𓂃。⋆ selamat membaca ⋆。𓂃
Mika
Aku suka menggambar. Aku menggambar apa yang aku lihat di depanku termasuk wajah manusia. Mungkin kemampuan menggambar adalah satu-satunya kelebihan yang Tuhan anugrahkan kepadaku. Ketika sebagian teman-teman sekelasku pergi ke kantin, aku lebih memilih berdiam diri di kelas dan melakukan hobiku.
Rasanya nggak lengkap jika Arki nggak mengusikku. Sejak pagi dia nggak ada di kelas, tetiba muncul entah dari mana dan menyenggol tanganku, sehingga garis yang aku bentuk meleset dari jalur seharusnya.
Aku berdesis tajam, dan melemparkan tatapan kesal pada Arki. "Bisa diem, nggak?"
Arki cukup terkejut ketika aku membentaknya. Dia pikir aku hanya akan diam seperti orang bodoh ketika terus-terusan ditindas? Sependiam-pendiamnya aku di mata orang-orang, aku nggak sediam itu ketika diperlakukan nggak pantas oleh orang lain. Lagian, hanya orang yang nggak kenal aku saja yang menganggap aku pendiam. Kebetulannya, nggak ada yang kenal aku dekat seperti Willa mengenalku.
Arki mengedikan bahu nggak acuh. Ia malah meraih tasnya dan keluar dari kelas. Sudah mah dari pagi absen, dan sekarang orang itu malah pergi seenaknya. Padahal sekarang sudah kelas 12, hanya ada sedikit waktu untuk mempersiapkan segala macam ujian, termasuk ujian masuk universitas.
"Ck! Ck! Ck! Arki mau kemana lagi ya? Padahal udah mau masuk." Willa baru saja datang sambil geleng-geleng kepala setelah melihat kepergian Arki. "Enak ya kalau udah punya masa depan yang pastinya mentereng, mau nakal juga nggak perlu khawatir nantinya mau jadi apa," ujarnya lagi.
Aku mengetahui satu fakta tentang Arki, yang sejak dulu sudah menjadi rahasia umum.

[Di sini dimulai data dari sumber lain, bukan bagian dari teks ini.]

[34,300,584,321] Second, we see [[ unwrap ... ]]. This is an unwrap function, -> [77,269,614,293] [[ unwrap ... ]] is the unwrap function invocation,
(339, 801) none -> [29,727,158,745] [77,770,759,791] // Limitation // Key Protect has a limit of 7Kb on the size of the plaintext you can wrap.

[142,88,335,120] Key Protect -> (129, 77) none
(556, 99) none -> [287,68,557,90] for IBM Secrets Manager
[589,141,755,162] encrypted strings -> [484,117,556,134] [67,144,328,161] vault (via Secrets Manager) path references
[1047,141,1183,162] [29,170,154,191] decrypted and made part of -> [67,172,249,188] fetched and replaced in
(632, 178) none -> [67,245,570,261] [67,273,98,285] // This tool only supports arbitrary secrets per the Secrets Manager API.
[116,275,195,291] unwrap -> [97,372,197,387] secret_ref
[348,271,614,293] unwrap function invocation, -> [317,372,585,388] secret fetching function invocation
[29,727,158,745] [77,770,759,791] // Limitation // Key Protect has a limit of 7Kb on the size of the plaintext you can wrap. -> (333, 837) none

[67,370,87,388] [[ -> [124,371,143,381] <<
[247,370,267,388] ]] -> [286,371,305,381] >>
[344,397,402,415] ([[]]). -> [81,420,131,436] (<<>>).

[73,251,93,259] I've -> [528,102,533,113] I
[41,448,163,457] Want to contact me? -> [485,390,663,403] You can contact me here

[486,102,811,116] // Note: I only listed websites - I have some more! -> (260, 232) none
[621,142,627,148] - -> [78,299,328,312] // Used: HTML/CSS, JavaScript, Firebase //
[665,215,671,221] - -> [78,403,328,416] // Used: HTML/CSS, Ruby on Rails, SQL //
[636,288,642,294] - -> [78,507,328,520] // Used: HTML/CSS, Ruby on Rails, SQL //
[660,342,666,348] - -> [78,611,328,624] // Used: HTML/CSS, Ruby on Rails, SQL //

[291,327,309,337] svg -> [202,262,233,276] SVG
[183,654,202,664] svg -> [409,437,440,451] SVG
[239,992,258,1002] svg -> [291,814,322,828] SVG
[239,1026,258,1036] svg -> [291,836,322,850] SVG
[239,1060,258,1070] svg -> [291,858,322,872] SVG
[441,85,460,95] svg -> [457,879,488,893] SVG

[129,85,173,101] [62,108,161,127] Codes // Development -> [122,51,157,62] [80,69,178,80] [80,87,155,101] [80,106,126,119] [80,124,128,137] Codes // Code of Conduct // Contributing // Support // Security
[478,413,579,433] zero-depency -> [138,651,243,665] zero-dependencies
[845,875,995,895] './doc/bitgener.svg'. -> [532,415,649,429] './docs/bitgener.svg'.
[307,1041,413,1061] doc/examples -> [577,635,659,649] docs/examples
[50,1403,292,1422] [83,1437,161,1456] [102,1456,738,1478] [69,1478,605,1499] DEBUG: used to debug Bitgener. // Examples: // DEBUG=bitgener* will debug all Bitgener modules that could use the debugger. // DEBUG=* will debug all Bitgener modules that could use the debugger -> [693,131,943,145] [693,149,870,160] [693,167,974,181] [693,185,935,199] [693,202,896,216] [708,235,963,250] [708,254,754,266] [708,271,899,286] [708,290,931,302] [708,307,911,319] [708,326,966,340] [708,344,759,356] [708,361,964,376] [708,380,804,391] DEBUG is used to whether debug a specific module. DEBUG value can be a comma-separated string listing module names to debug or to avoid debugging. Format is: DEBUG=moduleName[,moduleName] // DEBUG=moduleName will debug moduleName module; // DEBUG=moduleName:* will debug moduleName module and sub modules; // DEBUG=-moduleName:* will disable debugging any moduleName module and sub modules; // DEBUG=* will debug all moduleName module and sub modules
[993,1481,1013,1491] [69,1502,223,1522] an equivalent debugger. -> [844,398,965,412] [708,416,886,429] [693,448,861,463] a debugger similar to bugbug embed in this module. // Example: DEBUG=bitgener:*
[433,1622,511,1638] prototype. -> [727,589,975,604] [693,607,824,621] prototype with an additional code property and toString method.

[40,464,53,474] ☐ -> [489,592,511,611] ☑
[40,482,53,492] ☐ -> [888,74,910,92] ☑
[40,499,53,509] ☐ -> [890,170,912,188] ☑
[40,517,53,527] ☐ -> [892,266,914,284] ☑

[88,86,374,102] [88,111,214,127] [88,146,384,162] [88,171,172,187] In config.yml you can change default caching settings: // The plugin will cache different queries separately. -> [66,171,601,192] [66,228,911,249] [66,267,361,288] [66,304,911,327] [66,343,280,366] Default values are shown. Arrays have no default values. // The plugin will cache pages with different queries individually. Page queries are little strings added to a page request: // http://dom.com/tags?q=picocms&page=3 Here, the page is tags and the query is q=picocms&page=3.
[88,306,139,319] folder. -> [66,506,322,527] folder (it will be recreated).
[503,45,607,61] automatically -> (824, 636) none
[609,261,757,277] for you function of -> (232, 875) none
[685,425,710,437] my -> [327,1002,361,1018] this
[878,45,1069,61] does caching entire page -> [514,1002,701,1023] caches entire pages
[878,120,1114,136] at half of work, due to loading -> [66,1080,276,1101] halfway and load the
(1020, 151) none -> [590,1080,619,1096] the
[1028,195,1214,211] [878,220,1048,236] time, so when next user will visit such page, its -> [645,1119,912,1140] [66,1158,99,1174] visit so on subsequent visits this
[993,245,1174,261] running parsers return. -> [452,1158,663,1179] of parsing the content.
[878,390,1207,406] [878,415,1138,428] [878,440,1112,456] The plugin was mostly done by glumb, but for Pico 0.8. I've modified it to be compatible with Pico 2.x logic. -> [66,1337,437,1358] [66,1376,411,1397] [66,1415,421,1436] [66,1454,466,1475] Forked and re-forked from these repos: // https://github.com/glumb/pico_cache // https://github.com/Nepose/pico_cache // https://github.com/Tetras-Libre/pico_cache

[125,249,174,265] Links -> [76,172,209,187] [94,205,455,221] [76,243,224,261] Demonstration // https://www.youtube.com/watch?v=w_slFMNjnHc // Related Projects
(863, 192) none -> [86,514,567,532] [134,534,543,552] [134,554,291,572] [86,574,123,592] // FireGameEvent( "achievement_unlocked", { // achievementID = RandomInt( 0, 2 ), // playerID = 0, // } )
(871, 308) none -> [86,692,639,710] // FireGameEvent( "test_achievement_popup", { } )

Dia adalah cucu dari pemilik salah satu rumah sakit besar di Jakarta. Benar kata Willa, masa depannya sudah pasti mentereng. Arki nggak perlu khawatir karena ujung-ujungnya Arki bakalan jadi dokter dan bekerja di rumah sakit kakeknya.
Selain ganteng dan kaya? Apalagi yang Arki miliki? Pintar? Oh ya, aku selalu penasaran kenapa Arki sering masuk peringkat 10 besar padahal dia jarang masuk kelas. Otaknya memang sudah di-setting sepaket bersama ketengilannya dengan porsi lebih.
Selain itu, ada yang membuatku lebih penasaran, atau mungkin bukan hanya aku yang penasaran. Kenapa Arki lebih memilih sekolah di Bandung ketimbang di Jakarta? Yang mungkin sekolahnya lebih bagus dan elit daripada SMA Garwana.
"Aku denger gosip, katanya Arki kena masalah waktu di Jakarta. Makanya dia disekolahin di Bandung, supaya Arki nggak merusak nama baik kakeknya," kata Willa.
Willa mengatakan itu saat kami baru kelas 10. Saat itu terdengar gosip-gosip aneh tentang Arki yang sampai sekarang nggak dapat klarifikasi dari orangnya. Karena tampang gantengnya yang luar biasa, banyak sekali dari para siswi yang penasaran, akhirnya mencari-cari fakta tentang Arki. Namun, aku sebenarnya nggak peduli karena nggak berdampak juga pada hidupku. Mau dia anak presiden atau anak siapapun, terserah, nggak ada urusan denganku.
Sore ini, aku melakukan rutinitas mingguanku. Setidaknya satu minggu sekali aku akan berada di dekat danau sambil menggambar dan menikmati matahari tenggelam dari upuk barat. Sore-sore begini, taman yang dirancang indah dengan bunga-bunga di dekat danau kecil dengan air mancur, ramai pengunjung. Tapi aku malah senang dengan hal itu.
Di tempat ini aku bisa merasakan berbagai macam kebahagiaan orang-orang. Di atas rerumputan hijau dekat pohon ada yang sedang menggelar tikar, piknik keluarga. Di sisi danau ada anak kecil yang sedang difoto oleh orang tuanya. Di sudut lain pun ada yang sedang bermesraan dengan pasangannya. Dan ada banyak lagi selain itu. Aku iri dengan mereka, karena aku nggak pernah merasakan kebahagiaan macam itu.

KAMU SEDANG MEMBACA
Makna "Kita dan Luka"
Teen FictionMika dan Arki awalnya adalah manusia yang berjalan di jalannya masing-masing. Tak akrab meskipun berada dalam satu kelas yang sama, tapi pada tahun terakhirnya bersekolah di SMA Garwana, mereka baru akrab menjadi kawan berbincang. Saling memeluk ke...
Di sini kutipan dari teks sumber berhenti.